C++ fmt lib. Partial arguments substitution

Question

I have a single big template (loaded from file) in which I'm supposed to replace named arguments with their actual values. The issue is that I need to do it in two different functions, so part of the named arguments need to be substituted in func1() and part - in func2().
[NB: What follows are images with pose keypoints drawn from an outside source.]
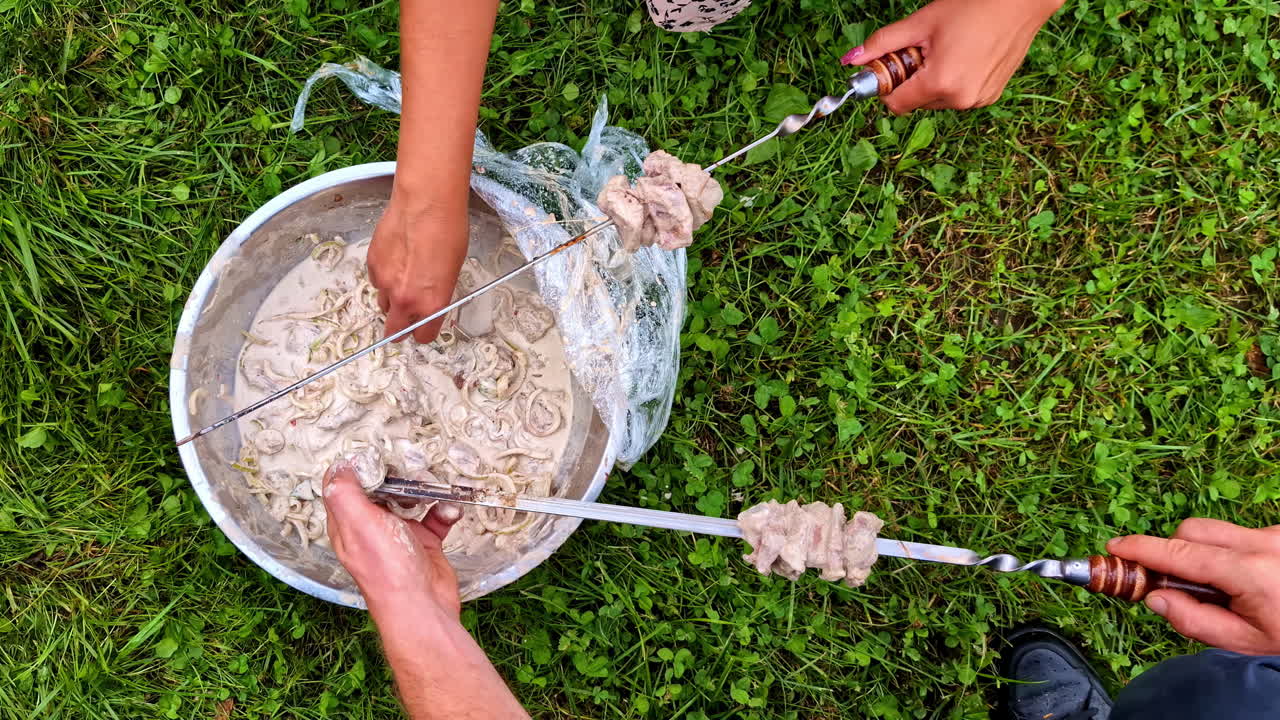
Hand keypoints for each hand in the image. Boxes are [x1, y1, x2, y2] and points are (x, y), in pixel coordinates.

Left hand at [322, 460, 463, 614]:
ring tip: (432, 486)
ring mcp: (398, 536)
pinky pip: (434, 517)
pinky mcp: (423, 543)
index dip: (359, 467)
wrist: (423, 606)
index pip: (345, 486)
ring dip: (424, 491)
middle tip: (410, 468)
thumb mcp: (360, 524)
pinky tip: (448, 510)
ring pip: (409, 500)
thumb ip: (345, 493)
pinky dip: (443, 510)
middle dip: (397, 475)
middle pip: (380, 489)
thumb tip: (338, 466)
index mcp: (349, 524)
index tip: (377, 455)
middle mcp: (371, 528)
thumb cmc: (389, 571)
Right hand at [367, 194, 467, 343]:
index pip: (423, 337)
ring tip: (403, 276)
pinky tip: (395, 257)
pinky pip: (376, 281)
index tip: (425, 326)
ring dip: (391, 299)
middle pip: (394, 332)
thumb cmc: (448, 233)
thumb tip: (428, 303)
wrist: (425, 204)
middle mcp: (405, 300)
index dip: (424, 332)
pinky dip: (384, 276)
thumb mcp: (452, 272)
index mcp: (431, 305)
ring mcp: (384, 284)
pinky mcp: (371, 265)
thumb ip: (436, 295)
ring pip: (383, 304)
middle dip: (400, 329)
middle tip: (405, 318)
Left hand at [841, 0, 1064, 114]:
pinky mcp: (990, 96)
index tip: (891, 66)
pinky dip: (953, 82)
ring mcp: (978, 100)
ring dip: (933, 81)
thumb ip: (883, 43)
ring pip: (937, 100)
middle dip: (911, 80)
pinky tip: (964, 56)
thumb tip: (851, 60)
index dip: (887, 86)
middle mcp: (960, 99)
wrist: (1021, 2)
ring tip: (947, 50)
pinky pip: (959, 96)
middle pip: (915, 102)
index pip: (895, 104)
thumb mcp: (921, 23)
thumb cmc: (973, 7)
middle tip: (923, 50)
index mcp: (940, 83)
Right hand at [1107, 518, 1279, 655]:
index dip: (1141, 549)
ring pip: (1216, 530)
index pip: (1180, 554)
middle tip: (1174, 585)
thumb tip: (1154, 598)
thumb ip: (1194, 621)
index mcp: (1251, 572)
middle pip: (1193, 530)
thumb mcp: (1246, 643)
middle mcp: (1263, 543)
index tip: (1113, 549)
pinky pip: (1239, 534)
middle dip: (1173, 551)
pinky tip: (1250, 582)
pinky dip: (1230, 553)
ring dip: (1203, 552)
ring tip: (1223, 588)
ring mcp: (1276, 533)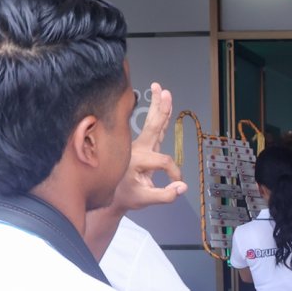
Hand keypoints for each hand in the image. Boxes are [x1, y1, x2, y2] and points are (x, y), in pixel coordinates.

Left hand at [114, 83, 185, 211]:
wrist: (109, 195)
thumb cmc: (125, 196)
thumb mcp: (144, 200)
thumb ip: (165, 195)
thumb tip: (182, 187)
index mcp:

The desired behavior is that the following below returns myarg1 myarg2

#include <iostream>
#include <string>

#include <fmt/core.h>

std::string func1(std::string& templ) {
    return fmt::format(templ, fmt::arg("arg1", "myarg1"));
}

std::string func2(std::string& templ) {
    return fmt::format(templ, fmt::arg("arg2", "myarg2"));
}

int main() {
    std::string templ = "{arg1} {arg2}";
    templ = func1(templ);
    templ = func2(templ);

    std::cout << templ << std::endl;
}

However I get terminate called after throwing an instance of 'fmt::v6::format_error' what(): argument not found inside the first function.

Is there a way to do partial/gradual arguments substitution in fmt ?

Answer 1

You can do it! You have to make sure that your {arg2} survives func1 by escaping the brackets, e. g. {{arg2}}

#include <iostream>
#include <string>

#include <fmt/core.h>

std::string func1(std::string& templ) {
    return fmt::format(templ, fmt::arg("arg1", "myarg1"));
}

std::string func2(std::string& templ) {
    return fmt::format(templ, fmt::arg("arg2", "myarg2"));
}

int main() {
    std::string templ = "{arg1} {{arg2}}";
    templ = func1(templ);
    templ = func2(templ);

    std::cout << templ << std::endl;
}

Answer 2

No, {fmt} requires all arguments to be passed in one call.